** Opening Extracted material block **

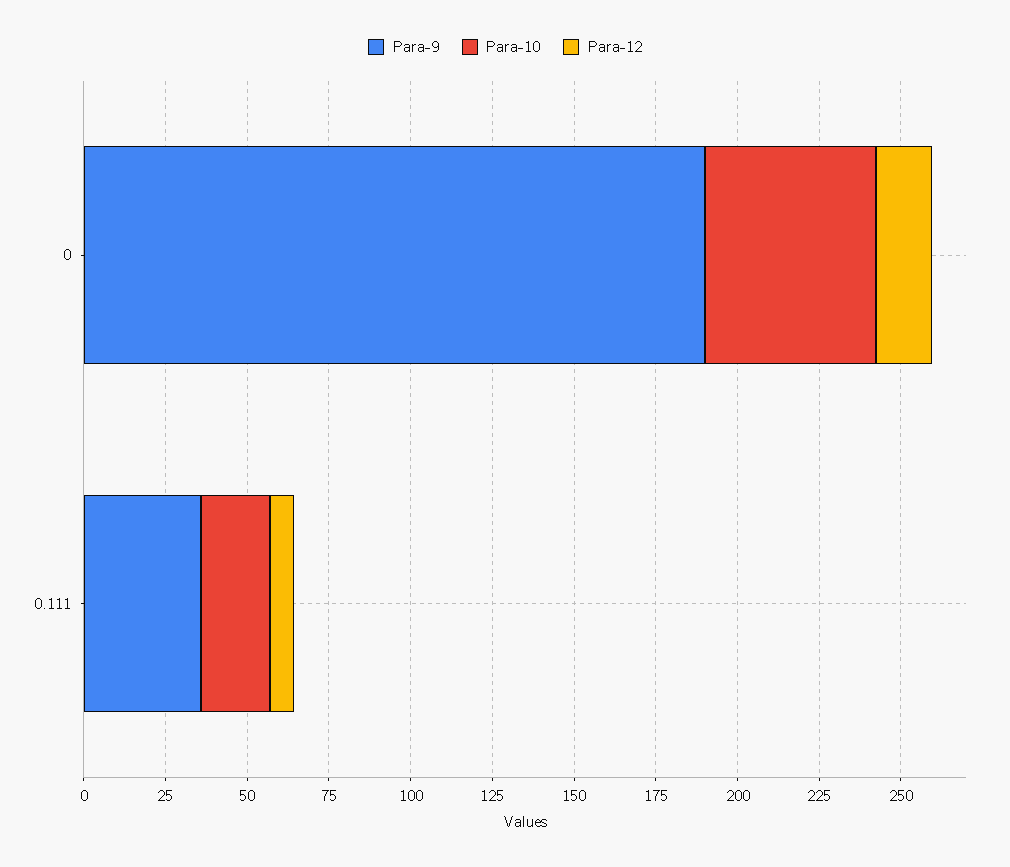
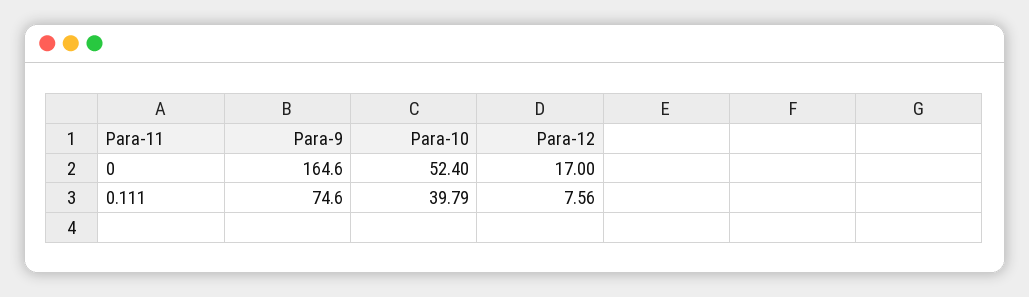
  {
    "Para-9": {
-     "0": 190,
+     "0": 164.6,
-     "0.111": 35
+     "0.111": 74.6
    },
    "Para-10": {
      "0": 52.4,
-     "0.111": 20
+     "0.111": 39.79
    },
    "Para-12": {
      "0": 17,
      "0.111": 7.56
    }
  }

** Closing Extracted material block **
** Opening Extracted material block **

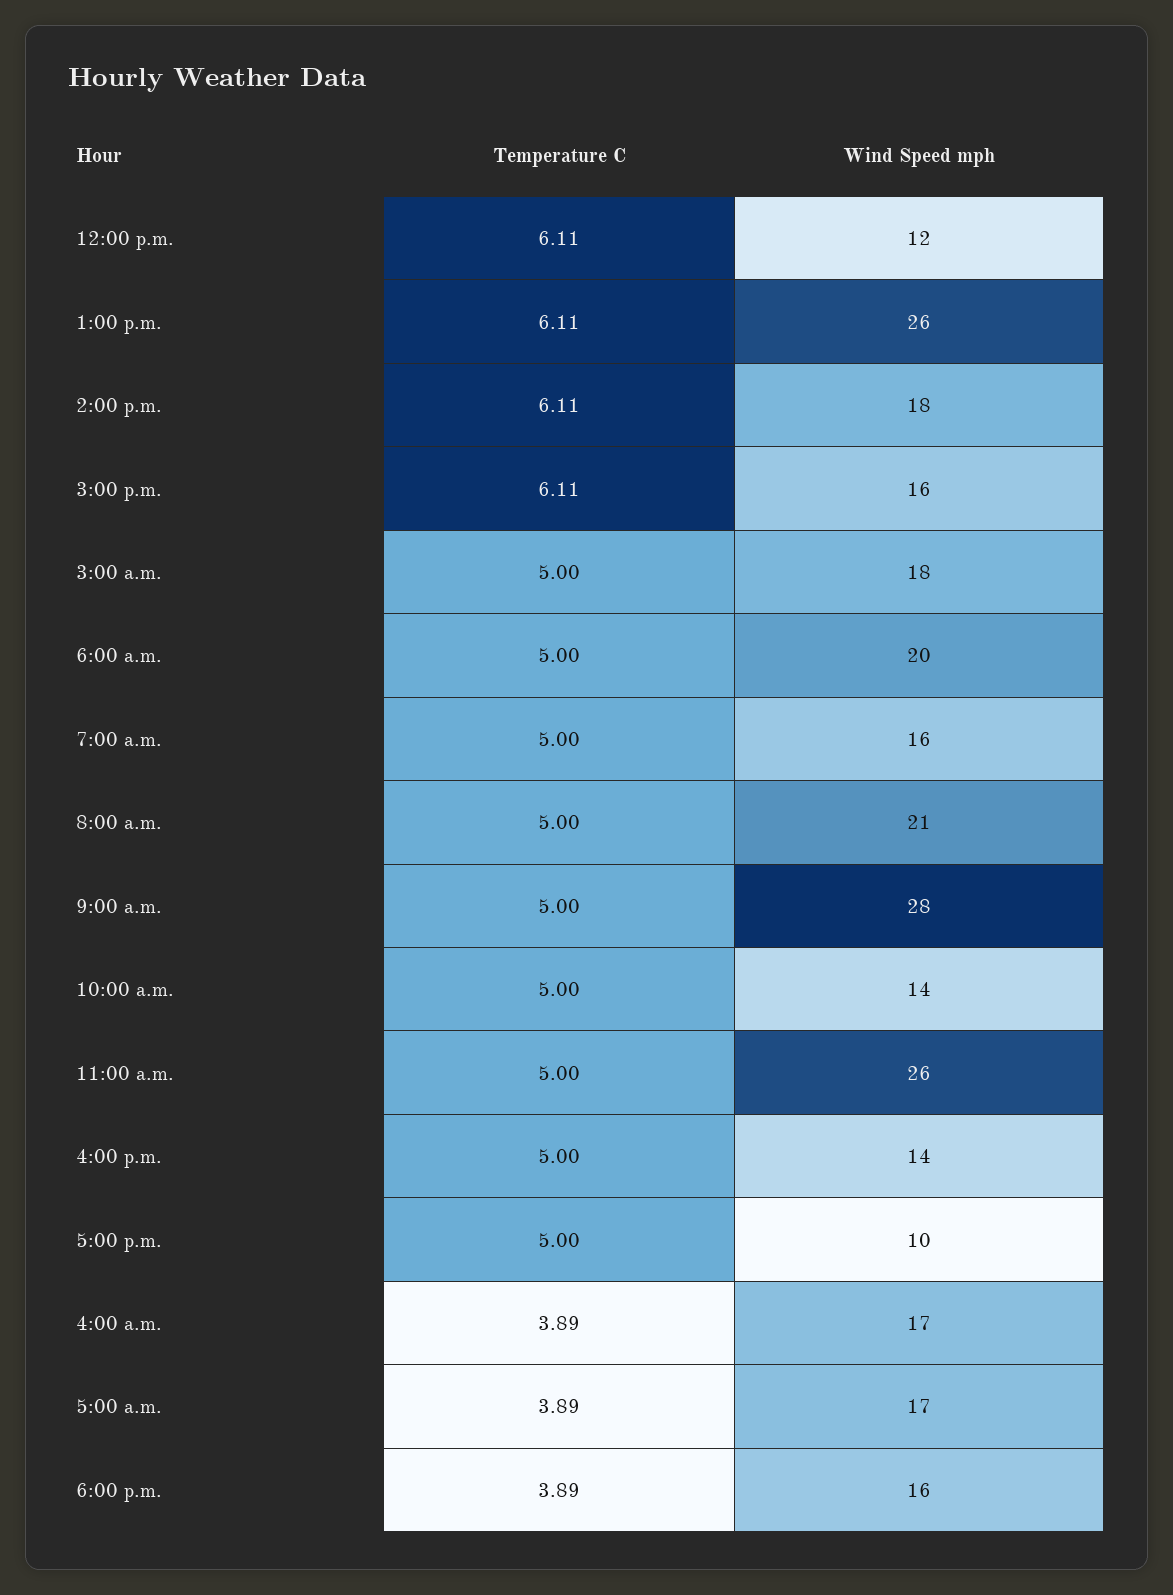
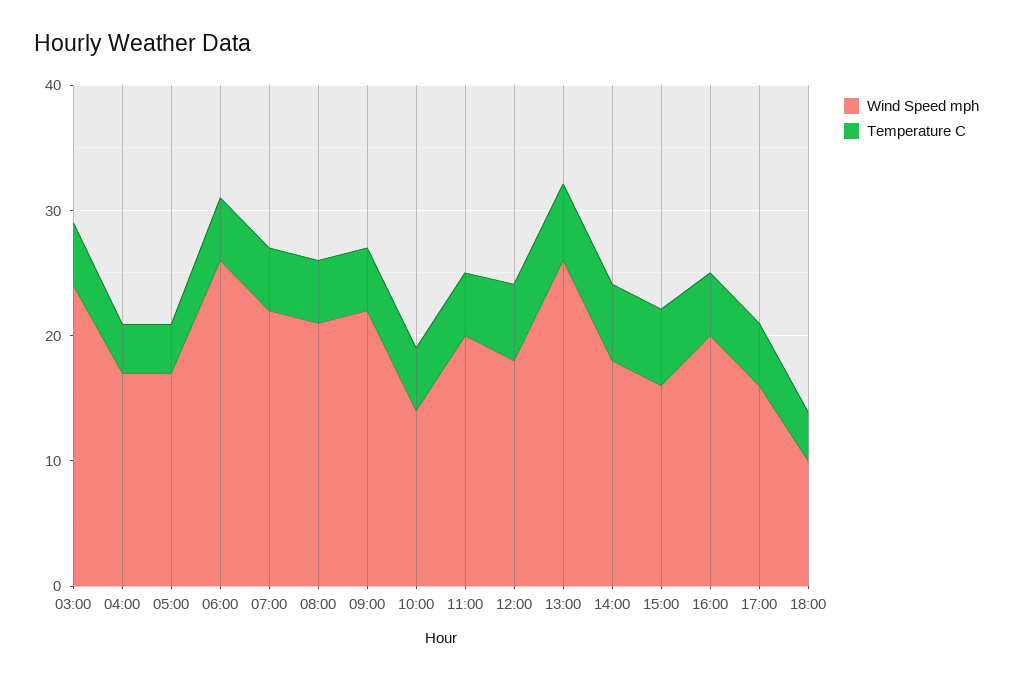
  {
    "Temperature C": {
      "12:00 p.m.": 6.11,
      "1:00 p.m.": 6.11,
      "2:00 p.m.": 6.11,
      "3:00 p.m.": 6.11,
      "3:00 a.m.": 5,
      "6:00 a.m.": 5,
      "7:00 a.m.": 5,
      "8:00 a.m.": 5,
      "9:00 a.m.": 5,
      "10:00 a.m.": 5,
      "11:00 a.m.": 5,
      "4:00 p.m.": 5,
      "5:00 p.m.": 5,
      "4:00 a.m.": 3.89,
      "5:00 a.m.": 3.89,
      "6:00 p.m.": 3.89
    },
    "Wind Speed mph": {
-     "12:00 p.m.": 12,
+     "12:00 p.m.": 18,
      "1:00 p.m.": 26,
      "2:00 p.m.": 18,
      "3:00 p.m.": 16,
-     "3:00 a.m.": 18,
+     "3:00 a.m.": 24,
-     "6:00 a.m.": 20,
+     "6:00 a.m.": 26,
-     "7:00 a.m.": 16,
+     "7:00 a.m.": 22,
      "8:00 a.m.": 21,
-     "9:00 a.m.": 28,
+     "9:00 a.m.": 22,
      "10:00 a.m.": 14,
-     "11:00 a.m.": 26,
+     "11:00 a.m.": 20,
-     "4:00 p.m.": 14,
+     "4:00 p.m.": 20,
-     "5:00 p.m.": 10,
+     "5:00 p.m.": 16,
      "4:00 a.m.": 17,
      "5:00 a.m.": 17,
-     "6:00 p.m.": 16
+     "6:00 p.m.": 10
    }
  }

** Closing Extracted material block **
** Opening Extracted material block **

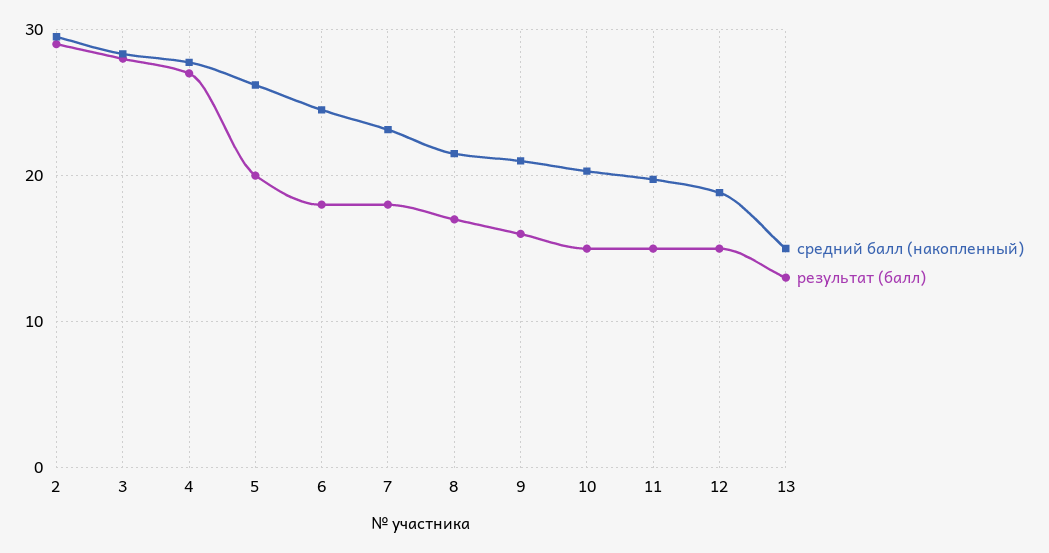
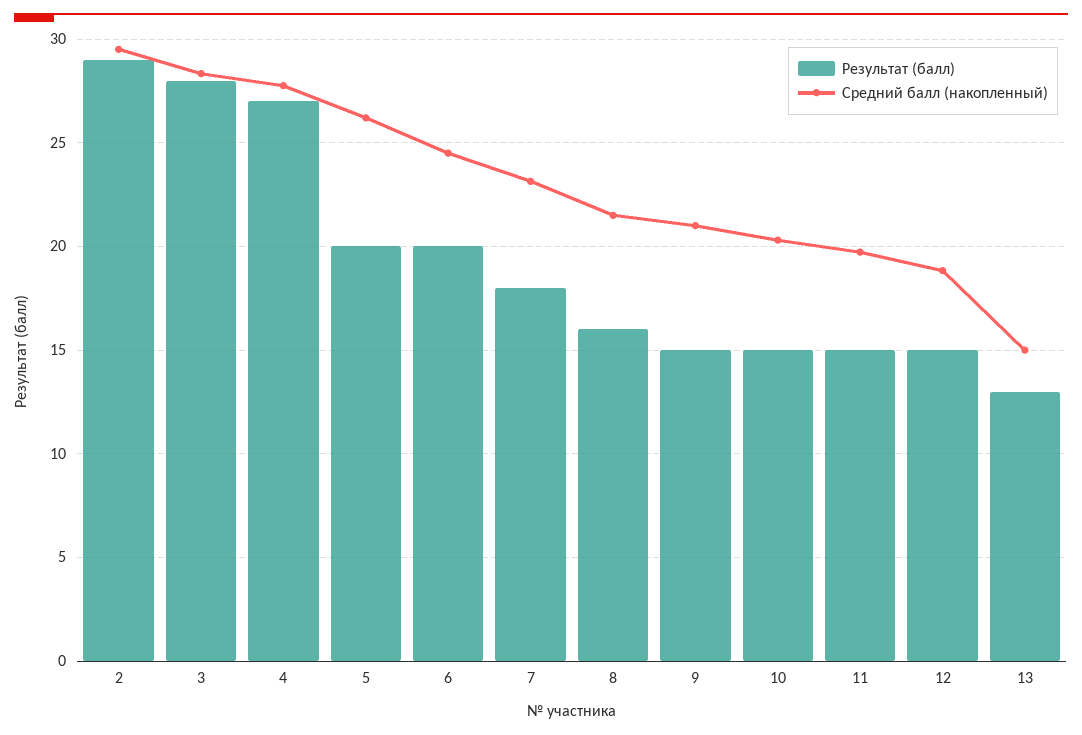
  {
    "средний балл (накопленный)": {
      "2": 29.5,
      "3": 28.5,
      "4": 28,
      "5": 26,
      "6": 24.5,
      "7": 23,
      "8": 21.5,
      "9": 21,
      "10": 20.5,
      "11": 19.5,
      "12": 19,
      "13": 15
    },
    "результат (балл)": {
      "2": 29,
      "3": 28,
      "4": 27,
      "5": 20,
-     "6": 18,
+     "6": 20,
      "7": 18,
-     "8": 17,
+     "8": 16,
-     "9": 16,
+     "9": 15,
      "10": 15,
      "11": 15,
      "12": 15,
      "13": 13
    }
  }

** Closing Extracted material block **

_Directions_.
The answer must be every line of the records that contains the word "балл".

_Solution to this problem_.
    "средний балл (накопленный)": {
    "результат (балл)": {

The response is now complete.